La mobilisation révolutionnaire du peuple Algérien a ébranlé le rapport de force dans la société et ordonné la saisie de la justice contre les tous puissants centres de l’économie privatisée. Devant l’insistance criante des masses populaires, mobilisées par dizaines de millions, des dizaines d’oligarques de centaines de leurs complices et autres milliardaires sont tombés ; opérant dans des secteurs « à haute valeur ajoutée » tel : le BTP, l’agroalimentaire, l’industrie électronique, le montage automobile, le transport, l’électroménager, la finance, le commerce extérieur, les services, le tourisme… à l’exemple des patrons de CEVITAL , KOUGC,ETRHB, SOVAC ,CONDOR …,respectivement Rebrab, Kouninef, Haddad ,Eulmi et Benhamadi entre autres illustres clans d’affaires…
Tout ce beau monde est placé par la justice sous mandat-dépôt, et l’opinion attend avec grand intérêt l’ouverture du procès de la dilapidation des richesses communes, de la fuite organisée des deniers publiques vers les paradis fiscaux, de la spéculation gloutonne sur les drames de la société et de la fraude sous toutes ses formes. Nous allons assister dès ce dimanche à l’ouverture du procès du sulfureux Kamel Chikhi dit el bouchi, arrêté il ya un peu plus d’un an, après la saisie en mer de 701Kg de Cocaïne, et cumulant des accusations de trafic de drogue international, embarquant avec lui une pléiade de hauts responsables dans des affaires liées à l’immobilier, au foncier et à différentes formes de corruption indue et de privilèges injustifiés. Ce lundi 23 sera également ouvert au tribunal militaire de Blida le procès où vont comparaitre les ex-dirigeants de la DRS ainsi que le frère de l’ancien président et « leur camarade » Louisa Hanoune, qui devront répondre de graves accusations.
Ces procès qui vont être publiques dit-on seront massivement suivis par l’opinion qui veut voire de ses propres yeux « la bande » mise au banc des accusés rendre des comptes à la nation et surtout écroués. Ils vont être le prélude à une série jamais vue qui ressemble à un vrai réquisitoire de l’organisation de l’économie politique globalisée en Algérie et où ces acteurs principaux devront se défendre d’accusations gravissimes, arrivant jusqu’à l’espionnage économique et la haute trahison.
Le système mis à nu par la rue
Les piliers de l’édifice économico-politique érigé par la haute administration au service de l’oligarchie s’effondre à grand fracas.
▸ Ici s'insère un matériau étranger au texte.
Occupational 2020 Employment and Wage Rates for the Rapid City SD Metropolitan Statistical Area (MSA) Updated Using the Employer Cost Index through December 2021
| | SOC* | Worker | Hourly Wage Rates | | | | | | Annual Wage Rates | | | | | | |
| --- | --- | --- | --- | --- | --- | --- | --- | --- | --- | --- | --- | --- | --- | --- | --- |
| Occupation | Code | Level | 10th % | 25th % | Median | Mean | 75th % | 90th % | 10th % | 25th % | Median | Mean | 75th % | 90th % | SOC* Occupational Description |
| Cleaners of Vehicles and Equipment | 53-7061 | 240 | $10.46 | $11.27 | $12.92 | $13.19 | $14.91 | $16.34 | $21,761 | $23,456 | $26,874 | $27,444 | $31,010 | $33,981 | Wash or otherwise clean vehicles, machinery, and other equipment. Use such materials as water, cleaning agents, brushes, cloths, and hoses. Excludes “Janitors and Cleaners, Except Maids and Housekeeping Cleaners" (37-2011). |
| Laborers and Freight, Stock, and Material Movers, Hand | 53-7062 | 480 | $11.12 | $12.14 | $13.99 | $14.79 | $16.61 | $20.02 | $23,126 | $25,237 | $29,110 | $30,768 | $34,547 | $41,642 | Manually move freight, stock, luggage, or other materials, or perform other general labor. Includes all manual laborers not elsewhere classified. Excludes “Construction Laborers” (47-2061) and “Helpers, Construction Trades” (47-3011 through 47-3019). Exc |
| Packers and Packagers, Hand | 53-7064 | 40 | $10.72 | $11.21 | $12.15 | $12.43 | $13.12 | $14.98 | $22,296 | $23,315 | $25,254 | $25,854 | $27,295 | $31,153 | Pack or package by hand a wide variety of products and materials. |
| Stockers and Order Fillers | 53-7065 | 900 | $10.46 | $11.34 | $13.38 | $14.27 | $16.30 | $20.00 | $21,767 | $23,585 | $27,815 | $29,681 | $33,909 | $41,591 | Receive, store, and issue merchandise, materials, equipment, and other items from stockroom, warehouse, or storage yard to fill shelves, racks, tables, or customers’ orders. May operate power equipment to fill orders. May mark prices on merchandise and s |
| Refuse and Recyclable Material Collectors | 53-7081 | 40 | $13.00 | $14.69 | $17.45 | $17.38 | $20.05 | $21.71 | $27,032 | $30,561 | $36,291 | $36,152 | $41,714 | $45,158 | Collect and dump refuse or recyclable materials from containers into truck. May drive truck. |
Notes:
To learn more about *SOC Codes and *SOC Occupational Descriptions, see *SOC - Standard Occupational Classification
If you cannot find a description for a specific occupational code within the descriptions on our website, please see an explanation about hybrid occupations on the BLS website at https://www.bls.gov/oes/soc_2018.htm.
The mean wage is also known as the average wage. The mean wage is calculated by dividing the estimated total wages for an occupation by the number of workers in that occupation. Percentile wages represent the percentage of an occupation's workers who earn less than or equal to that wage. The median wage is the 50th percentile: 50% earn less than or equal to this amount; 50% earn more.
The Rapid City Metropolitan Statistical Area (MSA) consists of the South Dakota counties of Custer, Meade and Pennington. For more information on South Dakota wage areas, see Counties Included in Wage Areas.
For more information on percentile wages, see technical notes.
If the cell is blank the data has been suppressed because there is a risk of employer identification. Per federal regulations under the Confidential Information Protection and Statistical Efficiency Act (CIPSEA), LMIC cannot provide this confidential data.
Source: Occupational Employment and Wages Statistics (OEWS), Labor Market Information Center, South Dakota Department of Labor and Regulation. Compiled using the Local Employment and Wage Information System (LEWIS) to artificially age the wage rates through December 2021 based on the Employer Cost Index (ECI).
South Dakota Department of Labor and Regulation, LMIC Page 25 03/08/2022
On en retrouvera probablement les débris dans les couloirs des tribunaux civils et militaires, et entre les murs des prisons. Le voile est en train d’être levé sur l’extrême pourrissement de la structure économico-institutionnelle intégrée à l’appareil bureaucratique, tenant les manettes du pouvoir politique exécutif, législatif, sécuritaire et judiciaire, ramifié dans le paysage médiatique et culturel, et même contrôlant les réseaux d’une opposition de façade, intégrée au circuit de la corruption et de la collaboration à l’appui d’agréments ou non, et aux ordres des anciens tenants du système de prédation édifié comme idole de l’ancien mode de gouvernement sous la houlette du sempiternel désormais ex-président.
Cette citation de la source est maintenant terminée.